What to do:
Among the entries below, which lines run from the line with "Dre Strachan est" through the line with "gesunden Bauch"? Retype those, both ends included, exactly and without pictures.

▼

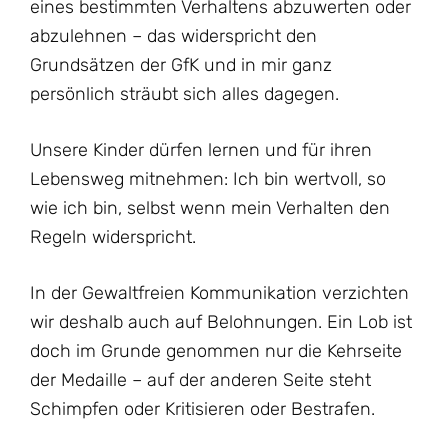
eines bestimmten Verhaltens abzuwerten oder
abzulehnen – das widerspricht den
Grundsätzen der GfK und in mir ganz
persönlich sträubt sich alles dagegen.
Unsere Kinder dürfen lernen und für ihren
Lebensweg mitnehmen: Ich bin wertvoll, so
wie ich bin, selbst wenn mein Verhalten den
Regeln widerspricht.
In der Gewaltfreien Kommunikation verzichten
wir deshalb auch auf Belohnungen. Ein Lob ist
doch im Grunde genommen nur die Kehrseite
der Medaille – auf der anderen Seite steht
Schimpfen oder Kritisieren oder Bestrafen.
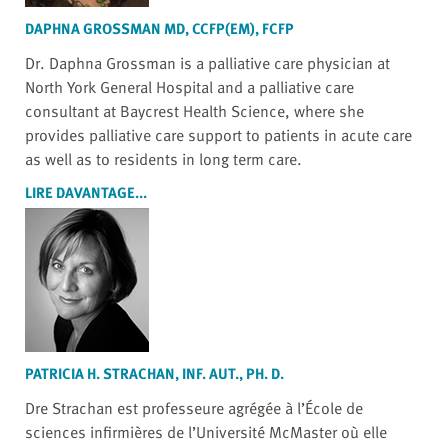
DAPHNA GROSSMAN MD, CCFP(EM), FCFP
Dr. Daphna Grossman is a palliative care physician at
North York General Hospital and a palliative care
consultant at Baycrest Health Science, where she
provides palliative care support to patients in acute care
as well as to residents in long term care.
LIRE DAVANTAGE...
PATRICIA H. STRACHAN, INF. AUT., PH. D.
Dre Strachan est professeure agrégée à l’École de
sciences infirmières de l’Université McMaster où elle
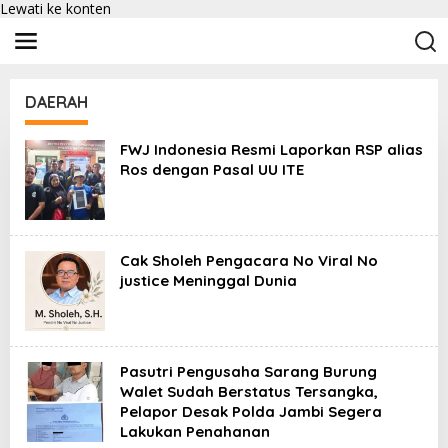
Lewati ke konten
DAERAH
FWJ Indonesia Resmi Laporkan RSP alias
Ros dengan Pasal UU ITE
Cak Sholeh Pengacara No Viral No
justice Meninggal Dunia
Pasutri Pengusaha Sarang Burung
Walet Sudah Berstatus Tersangka,
Pelapor Desak Polda Jambi Segera
Lakukan Penahanan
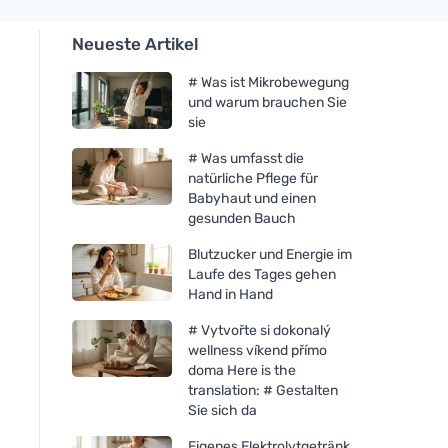
Neueste Artikel
# Was ist Mikrobewegung
und warum brauchen Sie
sie
# Was umfasst die
natürliche Pflege für
Babyhaut und einen
gesunden Bauch
Blutzucker und Energie im
Laufe des Tages gehen
Hand in Hand
# Vytvořte si dokonalý
wellness víkend přímo
doma Here is the
translation: # Gestalten
Sie sich da
Eigenes Elektrolytgetränk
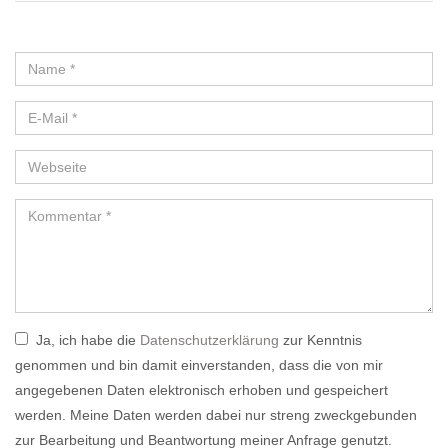
Ja, ich habe die
Datenschutzerklärung
zur Kenntnis
genommen und bin damit einverstanden, dass die von mir
angegebenen Daten elektronisch erhoben und gespeichert
werden. Meine Daten werden dabei nur streng zweckgebunden
zur Bearbeitung und Beantwortung meiner Anfrage genutzt.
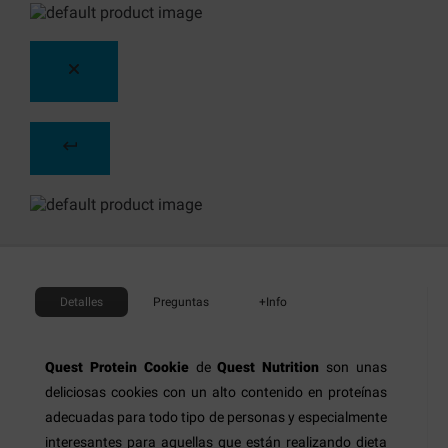
Detalles
Preguntas
+Info
Quest Protein Cookie
de
Quest Nutrition
son unas
deliciosas cookies con un alto contenido en proteínas
adecuadas para todo tipo de personas y especialmente
interesantes para aquellas que están realizando dieta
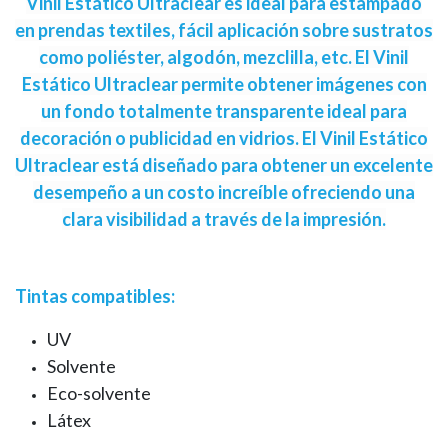
Vinil Estático Ultraclear es ideal para estampado
en prendas textiles, fácil aplicación sobre sustratos
como poliéster, algodón, mezclilla, etc. El Vinil
Estático Ultraclear permite obtener imágenes con
un fondo totalmente transparente ideal para
decoración o publicidad en vidrios. El Vinil Estático
Ultraclear está diseñado para obtener un excelente
desempeño a un costo increíble ofreciendo una
clara visibilidad a través de la impresión.
Tintas compatibles:
UV
Solvente
Eco-solvente
Látex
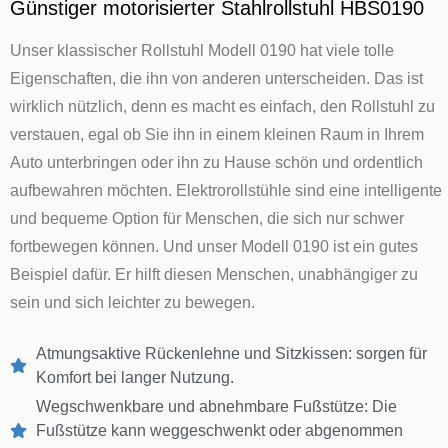
Günstiger motorisierter Stahlrollstuhl HBS0190
Unser klassischer Rollstuhl Modell 0190 hat viele tolle
Eigenschaften, die ihn von anderen unterscheiden. Das ist
wirklich nützlich, denn es macht es einfach, den Rollstuhl zu
verstauen, egal ob Sie ihn in einem kleinen Raum in Ihrem
Auto unterbringen oder ihn zu Hause schön und ordentlich
aufbewahren möchten. Elektrorollstühle sind eine intelligente
und bequeme Option für Menschen, die sich nur schwer
fortbewegen können. Und unser Modell 0190 ist ein gutes
Beispiel dafür. Er hilft diesen Menschen, unabhängiger zu
sein und sich leichter zu bewegen.
Atmungsaktive Rückenlehne und Sitzkissen: sorgen für
Komfort bei langer Nutzung.
Wegschwenkbare und abnehmbare Fußstütze: Die
Fußstütze kann weggeschwenkt oder abgenommen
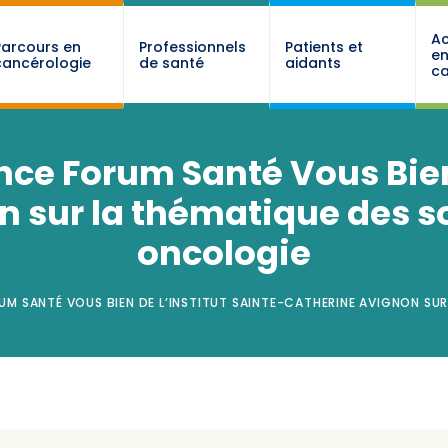
Ac
Parcours en
Professionnels
Patients et
e
cancérologie
de santé
aidants
ca
nce Forum Santé Vous Bien 
 sur la thématique des s
oncologie
UM SANTÉ VOUS BIEN DE L’INSTITUT SAINTE-CATHERINE AVIGNON SU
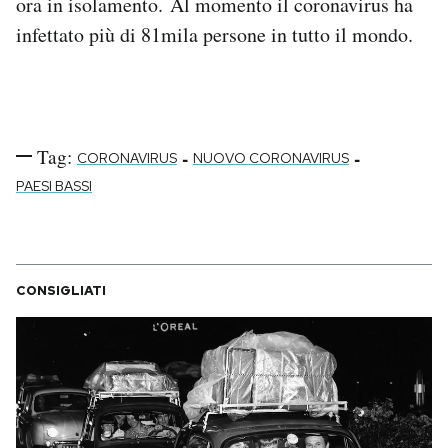
ora in isolamento. Al momento il coronavirus ha
Notifiche mobile
infettato più di 81mila persone in tutto il mondo.
Regala il Post
Hai bisogno di aiuto?
Esci
Tag:
-
-
CORONAVIRUS
NUOVO CORONAVIRUS
PAESI BASSI
CONSIGLIATI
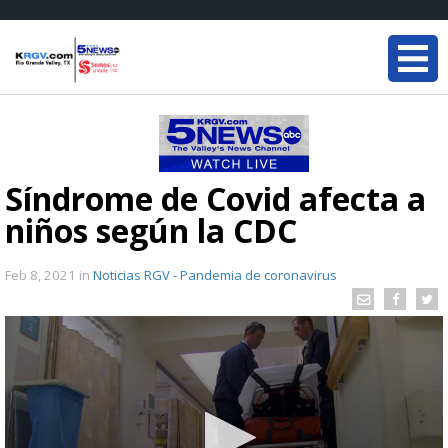
Síndrome de Covid afecta a
niños según la CDC
Feb 8, 2021
in
Noticias RGV - Pandemia de coronavirus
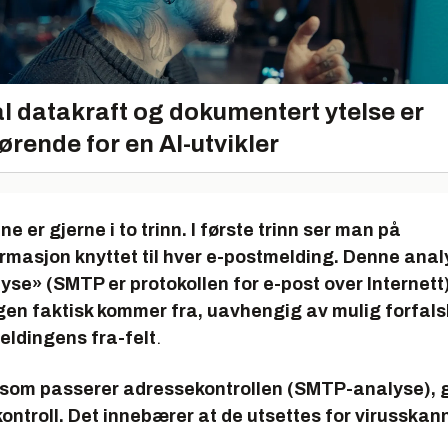
l datakraft og dokumentert ytelse er
ørende for en AI-utvikler
ne er gjerne i to trinn. I første trinn ser man på
masjon knyttet til hver e-postmelding. Denne anal
se» (SMTP er protokollen for e-post over Internett
gen faktisk kommer fra, uavhengig av mulig forfal
eldingens fra-felt
.
som passerer adressekontrollen (SMTP-analyse), gå
ontroll. Det innebærer at de utsettes for virusskan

▲

Task response:
Dre Strachan est professeure agrégée à l’École de
sciences infirmières de l’Université McMaster où elle
Lewati ke konten
DAERAH
FWJ Indonesia Resmi Laporkan RSP alias
Ros dengan Pasal UU ITE
Cak Sholeh Pengacara No Viral No
justice Meninggal Dunia
Pasutri Pengusaha Sarang Burung
Walet Sudah Berstatus Tersangka,
Pelapor Desak Polda Jambi Segera
Lakukan Penahanan
Neueste Artikel
# Was ist Mikrobewegung
und warum brauchen Sie
sie
# Was umfasst die
natürliche Pflege für
Babyhaut und einen
gesunden Bauch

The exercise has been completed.